When I wrote about the Lotta Fountain on Boston’s Esplanade in 2016, I commented that:
“The Lotta Fountain is due to be restored this year as part of the Esplanade 2020 project backed by the Esplanade Association in partnership with the Department of Conservation and Recreation. Restoration should be complete by the fall.”
Recently I received an email from Kelsey Pramik, Director of Programs and Outreach for the Esplanade Association with an update on the fountain. Ms. Pramik let me know that restoration of the Lotta Fountain is complete and the fountain is operational once more.
This is good news for the many dogs who get their exercise on the Esplanade, especially in hot weather. The humans who bring them will probably appreciate it as well.
“The Esplanade Association’s website notes that, “The fountain needed significant conservatorial and engineering repair after decades of neglect. The Esplanade Association raised the necessary funds to fully restore the Lotta Fountain to working condition.” The Esplanade Association, “the only private non-profit group dedicated to maintaining and improving the Charles River Esplanade,” will fund maintenance of the Lotta Fountain for the next ten years
Repairing the Fountain
The Lotta Fountain consists of a six-foot granite column topped with a carved seated dog sculpted by Katharine Lane Weems. Ms. Weems specialized in animal sculpture and several examples of her work appear around Boston.
Water pours from a cat’s mouth into a basin from which dogs and other animals can drink. A granite enclosure paved in bluestone brackets the fountain element with benches on either side. The end columns have a duck carved on the left and a rabbit on the right in bas relief. The words “Lotta Fountain 1939” are carved on the front.
Repairs to the fountain included:
- Fixing the plumbing so the fountain spouts water spouting from the cat’s mouth into the pool below.

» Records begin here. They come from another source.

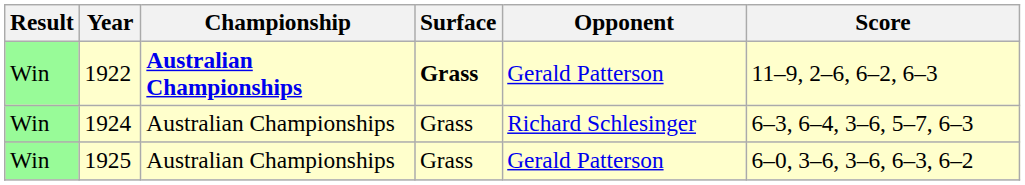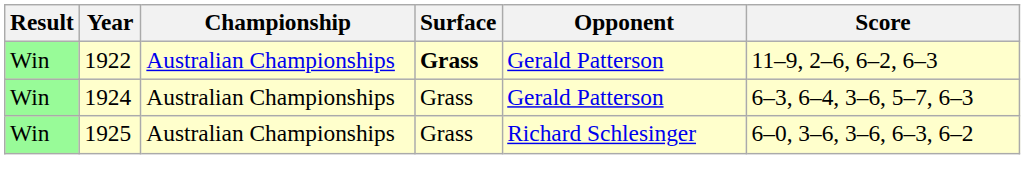1922 | Championship: bold -> normal
1924 | Opponent: Richard Schlesinger -> Gerald Patterson
1925 | Opponent: Gerald Patterson -> Richard Schlesinger
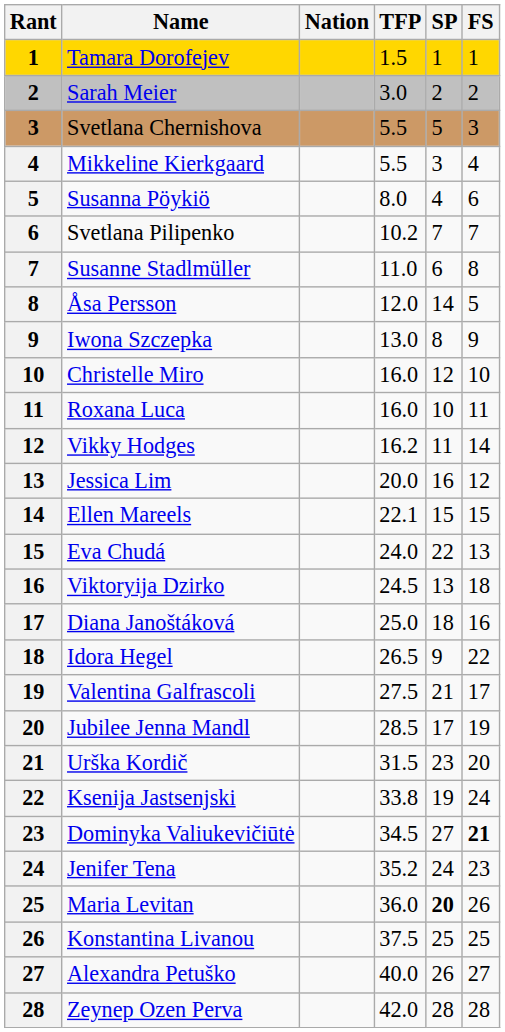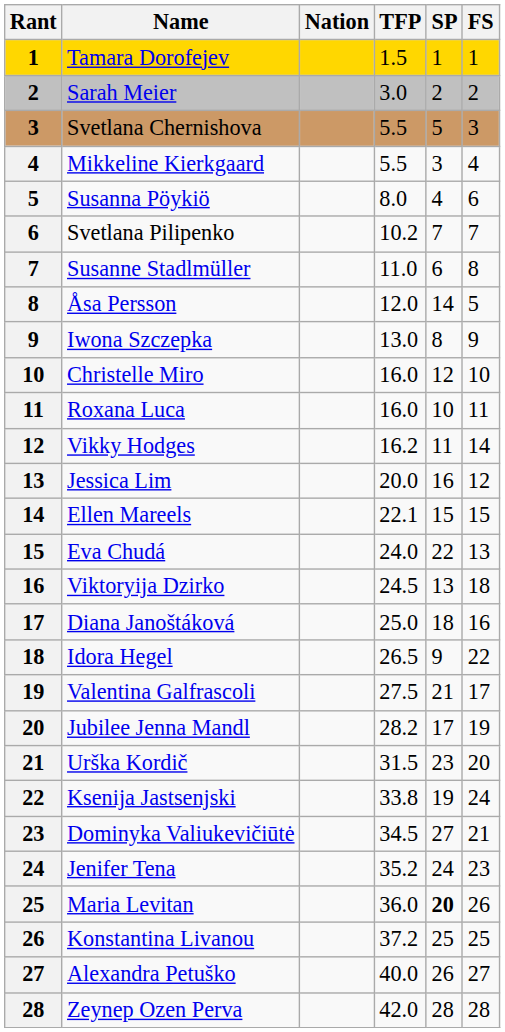Jubilee Jenna Mandl | TFP: 28.5 -> 28.2
Dominyka Valiukevičiūtė | FS: bold -> normal
Konstantina Livanou | TFP: 37.5 -> 37.2
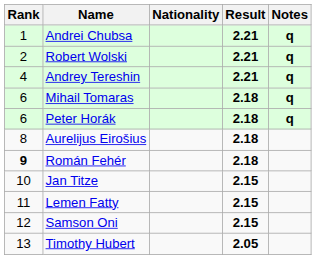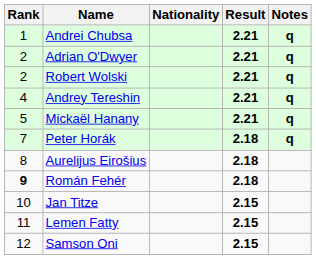+ row: 2 | Adrian O'Dwyer | 2.21 | q
+ row: 5 | Mickaël Hanany | 2.21 | q
- row: 6 | Mihail Tomaras | 2.18 | q
Peter Horák | Rank: 6 -> 7
- row: 13 | Timothy Hubert | 2.05
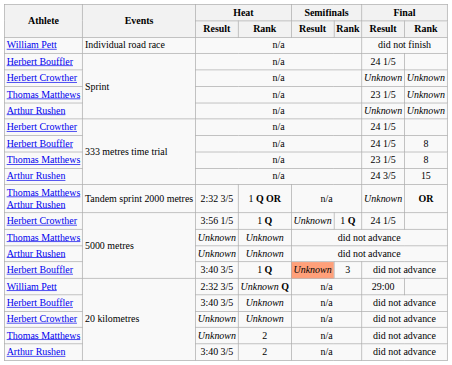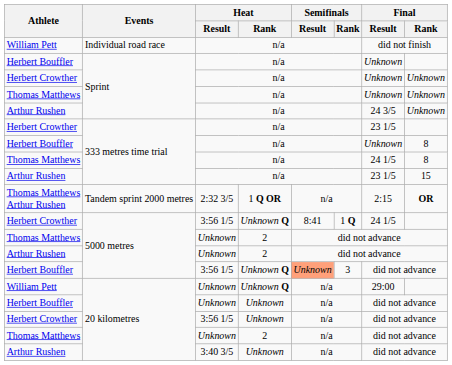Herbert Bouffler / Sprint | Final / Result: 24 1/5 -> Unknown
Thomas Matthews / Sprint | Final / Result: 23 1/5 -> Unknown
Arthur Rushen / Sprint | Final / Result: Unknown -> 24 3/5
Herbert Crowther / 333 metres time trial | Final / Result: 24 1/5 -> 23 1/5
Herbert Bouffler / 333 metres time trial | Final / Result: 24 1/5 -> Unknown
Thomas Matthews / 333 metres time trial | Final / Result: 23 1/5 -> 24 1/5
Arthur Rushen / 333 metres time trial | Final / Result: 24 3/5 -> 23 1/5
Thomas Matthews Arthur Rushen | Final / Result: Unknown -> 2:15
Herbert Crowther / 5000 metres | Heat / Rank: 1 Q -> Unknown Q
Herbert Crowther / 5000 metres | Semifinals / Result: Unknown -> 8:41
Thomas Matthews / 5000 metres | Heat / Rank: Unknown -> 2
Arthur Rushen / 5000 metres | Heat / Rank: Unknown -> 2
Herbert Bouffler / 5000 metres | Heat / Result: 3:40 3/5 -> 3:56 1/5
Herbert Bouffler / 5000 metres | Heat / Rank: 1 Q -> Unknown Q
William Pett / 20 kilometres | Heat / Result: 2:32 3/5 -> Unknown
Herbert Bouffler / 20 kilometres | Heat / Result: 3:40 3/5 -> Unknown
Herbert Crowther / 20 kilometres | Heat / Result: Unknown -> 3:56 1/5
Arthur Rushen / 20 kilometres | Heat / Rank: 2 -> Unknown
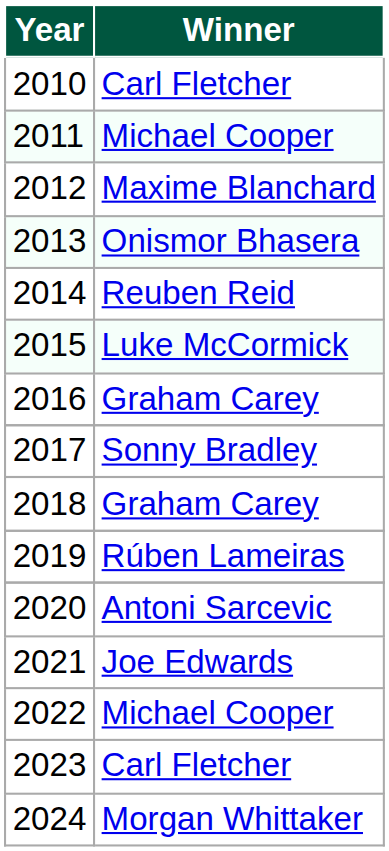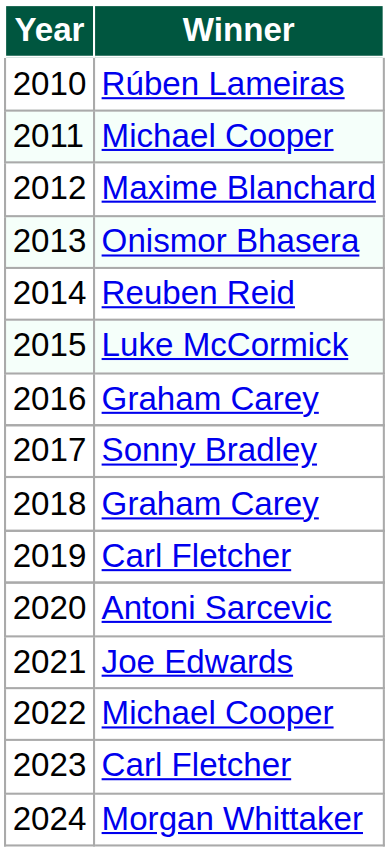2010 | Winner: Carl Fletcher -> Rúben Lameiras
2019 | Winner: Rúben Lameiras -> Carl Fletcher
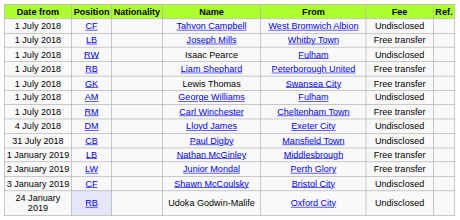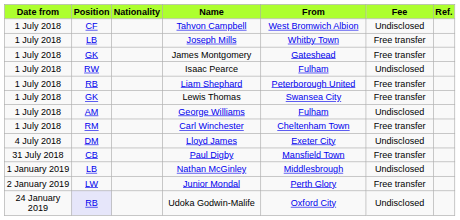+ row: 1 July 2018 | GK | James Montgomery | Gateshead | Free transfer
Paul Digby | Fee: Undisclosed -> Free transfer
Nathan McGinley | Fee: Free transfer -> Undisclosed
- row: 3 January 2019 | CF | Shawn McCoulsky | Bristol City | Undisclosed
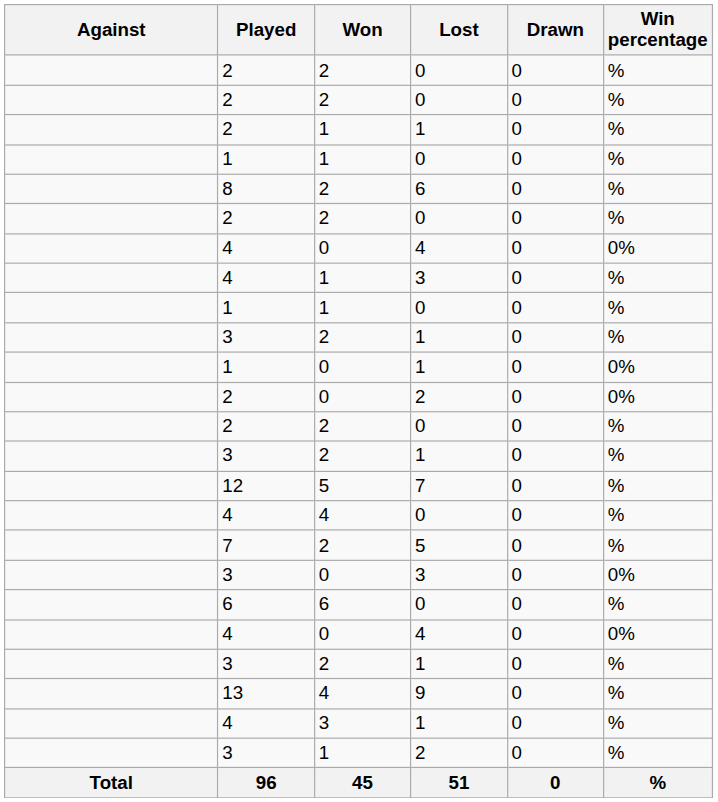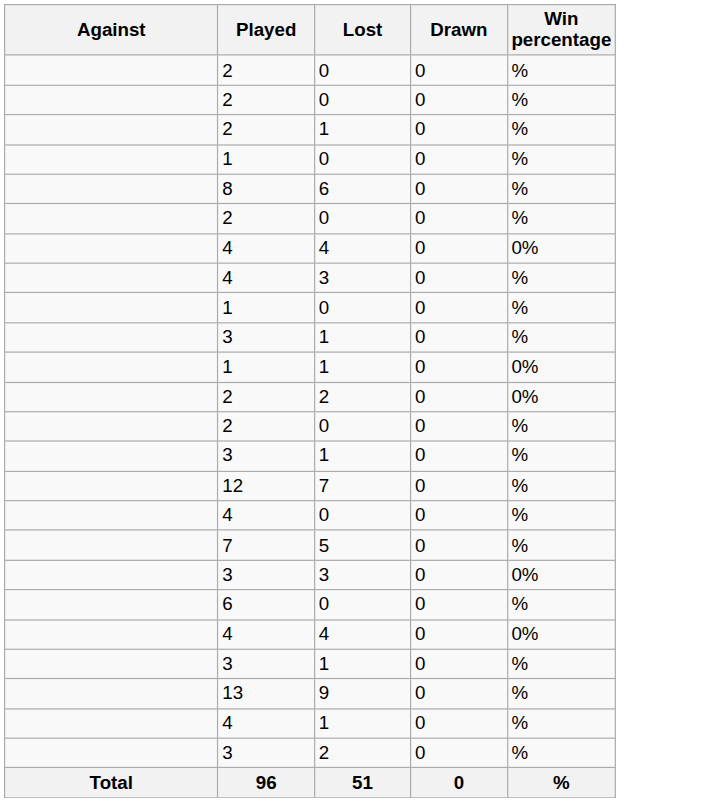- column: Won | 2 | 2 | 1 | 1 | 2 | 2 | 0 | 1 | 1 | 2 | 0 | 0 | 2 | 2 | 5 | 4 | 2 | 0 | 6 | 0 | 2 | 4 | 3 | 1 | 45
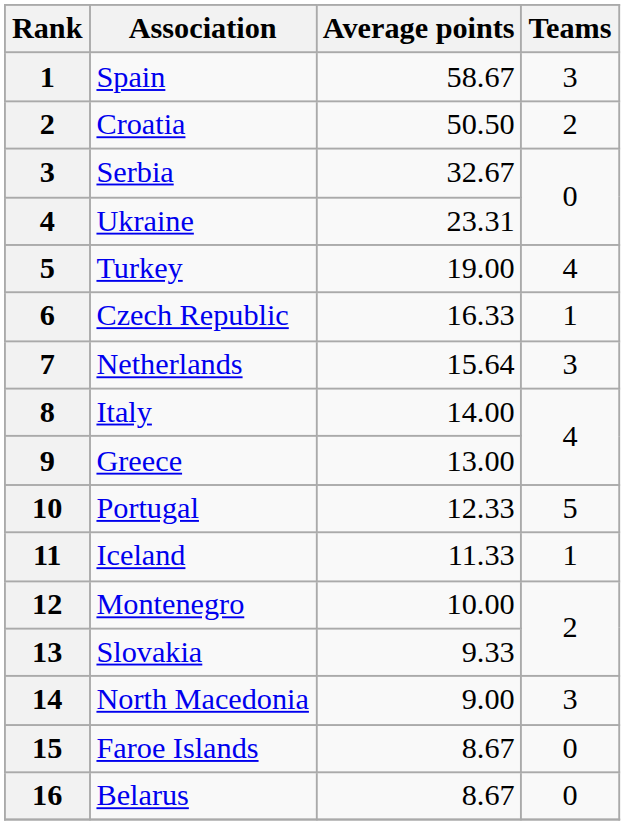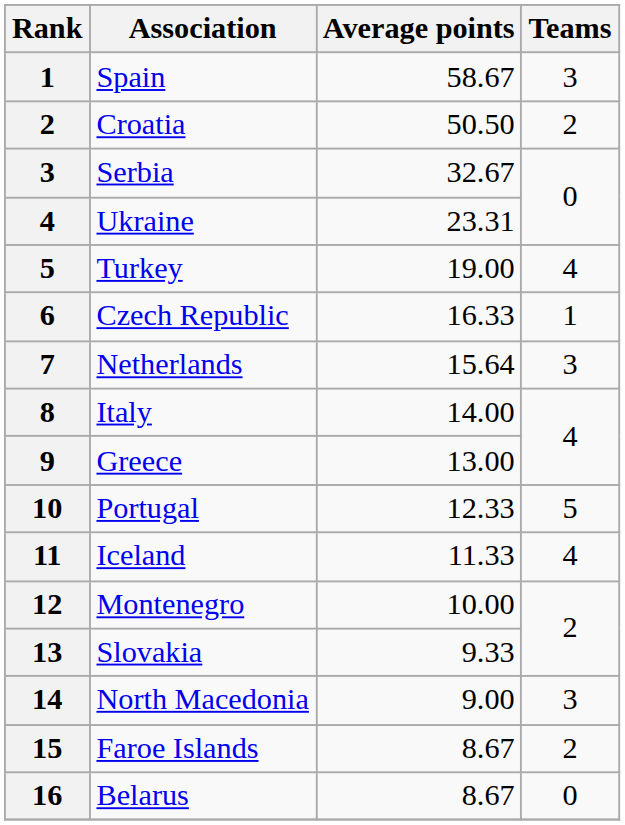Iceland | Teams: 1 -> 4
Faroe Islands | Teams: 0 -> 2
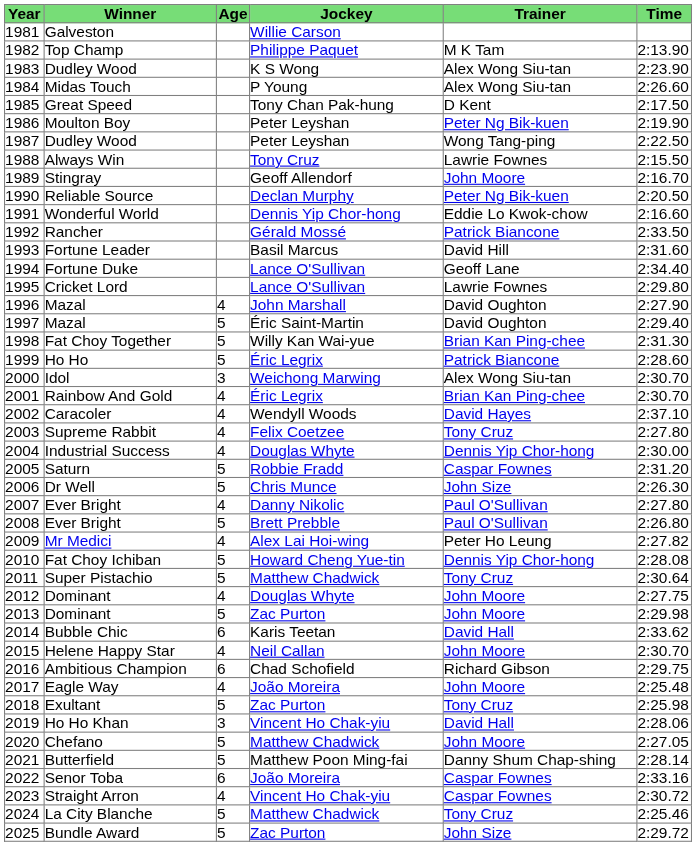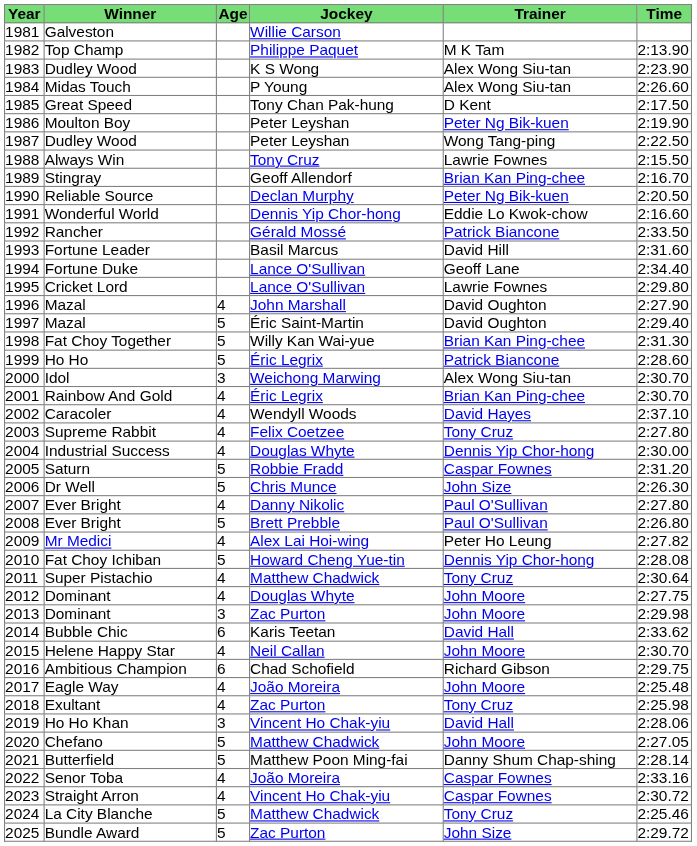Stingray | Trainer: John Moore -> Brian Kan Ping-chee
Super Pistachio | Age: 5 -> 4
2013 / Dominant | Age: 5 -> 3
Exultant | Age: 5 -> 4
Senor Toba | Age: 6 -> 4
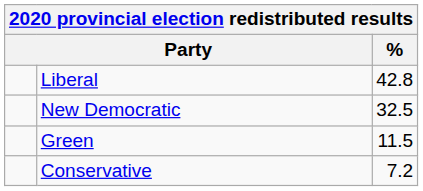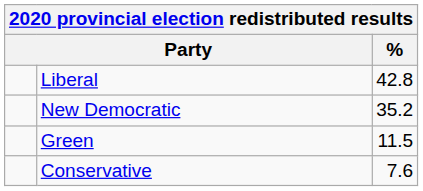New Democratic | %: 32.5 -> 35.2
Conservative | %: 7.2 -> 7.6
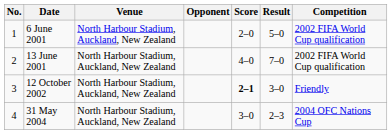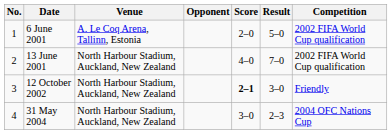6 June 2001 | Venue: North Harbour Stadium, Auckland, New Zealand -> A. Le Coq Arena, Tallinn, Estonia
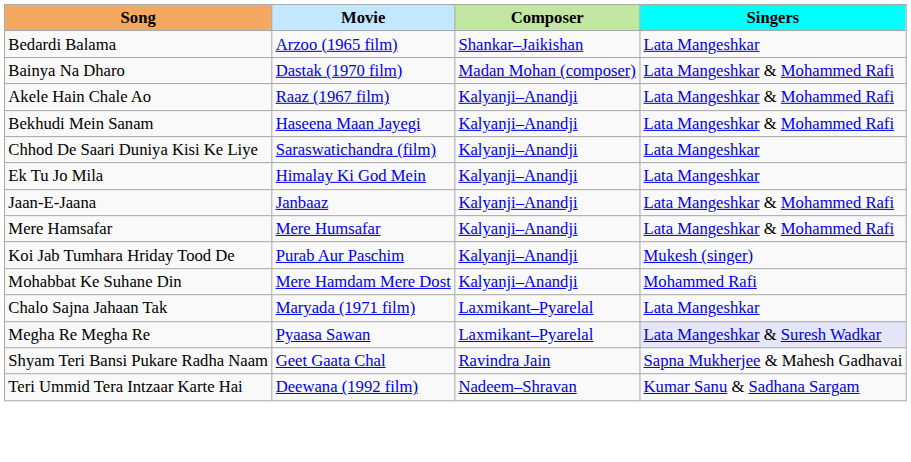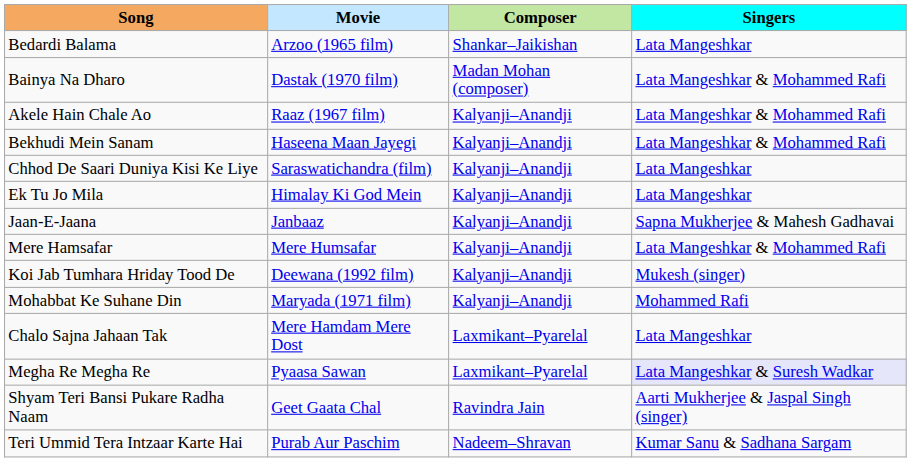Jaan-E-Jaana | Singers: Lata Mangeshkar & Mohammed Rafi -> Sapna Mukherjee & Mahesh Gadhavai
Koi Jab Tumhara Hriday Tood De | Movie: Purab Aur Paschim -> Deewana (1992 film)
Mohabbat Ke Suhane Din | Movie: Mere Hamdam Mere Dost -> Maryada (1971 film)
Chalo Sajna Jahaan Tak | Movie: Maryada (1971 film) -> Mere Hamdam Mere Dost
Shyam Teri Bansi Pukare Radha Naam | Singers: Sapna Mukherjee & Mahesh Gadhavai -> Aarti Mukherjee & Jaspal Singh (singer)
Teri Ummid Tera Intzaar Karte Hai | Movie: Deewana (1992 film) -> Purab Aur Paschim
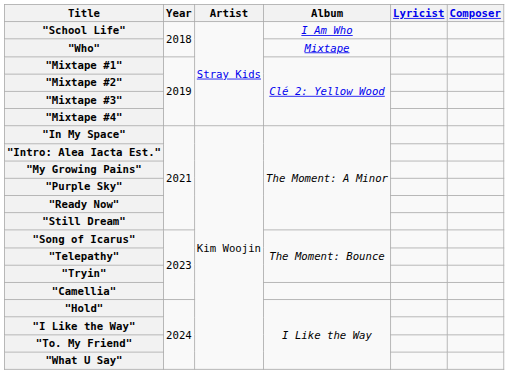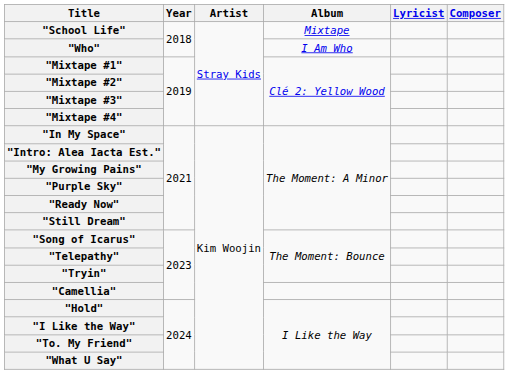"School Life" | Album: I Am Who -> Mixtape
"Who" | Album: Mixtape -> I Am Who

- Cleaning and re-pointing the granite
- Restoring the cat’s face and the ears of the dog atop the column
- Making the fountain accessible for those with disabilities
- Installing a bronze basin where dogs and other animals can drink
- Replacing missing bluestone pavers on the terrace
- Re-planting the garden beds around the fountain
An Award-Winning Project
Catherine Truman Architects, the firm that led the project team, received a 2019 Civic Bulfinch Award for the restoration of the Lotta Fountain. The Bulfinch Awards, given by the Institute of Classical Architecture and Art New England, “recognize practitioners from across the nation who are committed to promoting excellence in the classical tradition and allied arts within New England.”
Other members of the team included:
- Massachusetts Department of Conservation and Recreation
- Halvorson Landscape Design
- Ivan Myjer Building and Monument Conservation
- Skylight Studios
- Architectural Engineers
- Brightview Commercial Landscaping
A Shady Place to Rest
Shaded by trees and shrubs, the Lotta Fountain gives dogs a place to drink clean water and humans a place to sit and rest. I’m sure that other animals, such as squirrels and pigeons, are happy to take a drink as well.
Congratulations to the Esplanade Association for making this restoration happen, to Catherine Truman Architects for their well-deserved Bulfinch Award, and to all the other firms that contributed to the project’s success.
Directions to the Lotta Fountain
The Lotta Fountain is located on the Charles River Esplanade between Berkley and Clarendon Streets, not far from the Arthur Fielder memorial. It’s pretty big — you can’t miss it.
(There are other Lotta Fountains in San Francisco, Chicago, and Lake Hopatcong, New Jersey, where she had a summer house.)
The Esplanade is separated from the city by Storrow Drive and there is nowhere to park. Don’t even think about it. If you’re driving, park in the Common Garage on Charles Street and cross over the Arthur Fiedler Footbridge.
Turn left and walk down the footpath past the playground until you see the granite monument on your left. Or take the T’s Green Line to the Arlington stop and walk north on Arlington Street to the footbridge.